Исходный отрывок
Поэзия всякого народа начинается или эпопеею, как впервые пробудившимся в народе поэтическим сознанием его прошедшей жизни, или лирикою, как голосом непосредственного чувства, впервые пробудившегося. Явление же сатиры относится скорее к истории общества, а не искусства, не поэзии; оно скорее — результат созревшей гражданственности, а не песнь молодого народа, и тем более — не первый цвет молодого искусства. Очевидно, что сатиры Кантемира — явление чисто случайное; что дух народный в них не участвовал; что они вышли не из этого духа, не его выразили и не к нему возвратились. Одно уже иностранное происхождение их автора показывает, что они не имели в самих себе никакой необходимости, могли и быть и не быть, а по тому самому и были-то они словно не были. Книга приняла их в себя, в книге и остались они; их знают школы, а не общество; но и школам известны они как мертвый исторический факт, а не как живое явление, по законам внутренней необходимости возникшее из предшествовавшего ему явления и оставившее после себя какие-нибудь результаты, которые в свою очередь породили какие-нибудь явления. Да и кто составлял публику сатир Кантемира? — Сам автор их. Они не рассердили даже тех, на кого были писаны, потому что жертвы остроумия Кантемира, за неумением грамоте, не могли читать их. <…> Явился Василий Кириллович Тредиаковский, <…> апотеоз школьной бездарности, — и все заслуги его языку состояли разве в введении двух-трёх новых слов <…> и ещё в том, что он искажал язык своею варварскою фразеологиею, а заслуги поэзии только в том, что он опрофанировал её.

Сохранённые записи

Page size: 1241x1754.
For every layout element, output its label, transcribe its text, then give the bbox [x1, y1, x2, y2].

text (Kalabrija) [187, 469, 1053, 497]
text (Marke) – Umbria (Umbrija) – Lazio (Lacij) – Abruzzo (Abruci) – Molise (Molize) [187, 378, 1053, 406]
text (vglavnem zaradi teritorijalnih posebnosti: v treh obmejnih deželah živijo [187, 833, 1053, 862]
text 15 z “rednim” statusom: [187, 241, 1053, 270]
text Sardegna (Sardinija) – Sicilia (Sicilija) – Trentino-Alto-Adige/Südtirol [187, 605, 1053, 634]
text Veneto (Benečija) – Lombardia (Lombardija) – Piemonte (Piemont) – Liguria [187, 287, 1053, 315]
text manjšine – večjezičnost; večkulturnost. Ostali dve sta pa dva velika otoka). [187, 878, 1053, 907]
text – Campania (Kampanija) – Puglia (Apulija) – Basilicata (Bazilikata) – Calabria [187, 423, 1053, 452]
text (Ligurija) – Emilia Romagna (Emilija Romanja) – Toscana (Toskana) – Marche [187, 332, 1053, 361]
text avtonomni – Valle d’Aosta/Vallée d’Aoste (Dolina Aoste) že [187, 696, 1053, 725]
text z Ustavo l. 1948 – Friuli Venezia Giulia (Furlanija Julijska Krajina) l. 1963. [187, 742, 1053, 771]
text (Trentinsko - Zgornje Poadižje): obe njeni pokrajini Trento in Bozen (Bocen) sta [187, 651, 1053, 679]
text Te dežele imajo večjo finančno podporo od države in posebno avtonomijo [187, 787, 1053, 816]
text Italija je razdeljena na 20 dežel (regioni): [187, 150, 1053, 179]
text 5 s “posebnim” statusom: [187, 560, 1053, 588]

Задания
1. Кто составлял публику сатир Кантемира, согласно отрывку о сатирах Кантемира?
2. Продолжите отрывок о сатирах Кантемира с того места, где он обрывается.

Ответы по заданиям
1. Сам автор этих сатир.

2.
  •  

Слово «литература» по-русски может быть переведено словом «письменность». Отсюда ясно, что литература есть совокупность словесных произведений, хранящихся не в памяти и устах народа, но в книге, и развивавшихся в последовательном порядке и зависимости друг от друга. Словесность есть клад, зарытый в земле и немногими знаемый; литература есть общее достояние. Занятие словесностью есть род элевзинских таинств; — литературою — открытое дело, имеющее прямое и определённое значение. Произведения словесности — тени, являющиеся на заклинание магика; произведения литературы — живые, всем известные и для всех равнодоступные лица, с определёнными именами. Арена словесности — келья монаха, кабинет мудреца, зала пиршеств, тёмный лес, зелёные дубравы и широкие поля; оттуда выходили все произведения её — хроники, летописи, легенды, песни, сказки и пр. Арена литературы имеет определённое место: это род сцены, на которой разыгрывается драма перед лицом многочисленного собрания, изъявляющего рукоплесканиями и кликами участие своё и восторг. Письмо спасло произведения словесности от забвения <…>. Словесность существовала у всех народов, пока слово было достоянием целого народа, а не избранных из среды лиц, составляющих народ: оттого-то и неизвестны творцы этих наивных и могущественных в своей целомудренной простоте народных песен, легенд и сказок. <…> Отдельность, изолированность и сепаратность произведений ума — характеристическая принадлежность словесности; общность, взаимная связь, зависимость и соотносительность — характеристическая принадлежность литературы. <…>
Литература есть сознание народа: в ней, как в зеркале, отражается его дух и жизнь; в ней, как в факте, видно назначение народа, место, занимаемое им в великом семействе человеческого рода, момент всемирно-исторического развития человеческого духа, который он выражает своим существованием. Источником литературы народа может быть не какое-нибудь внешнее побуждение или внешний толчок, но только миросозерцание народа.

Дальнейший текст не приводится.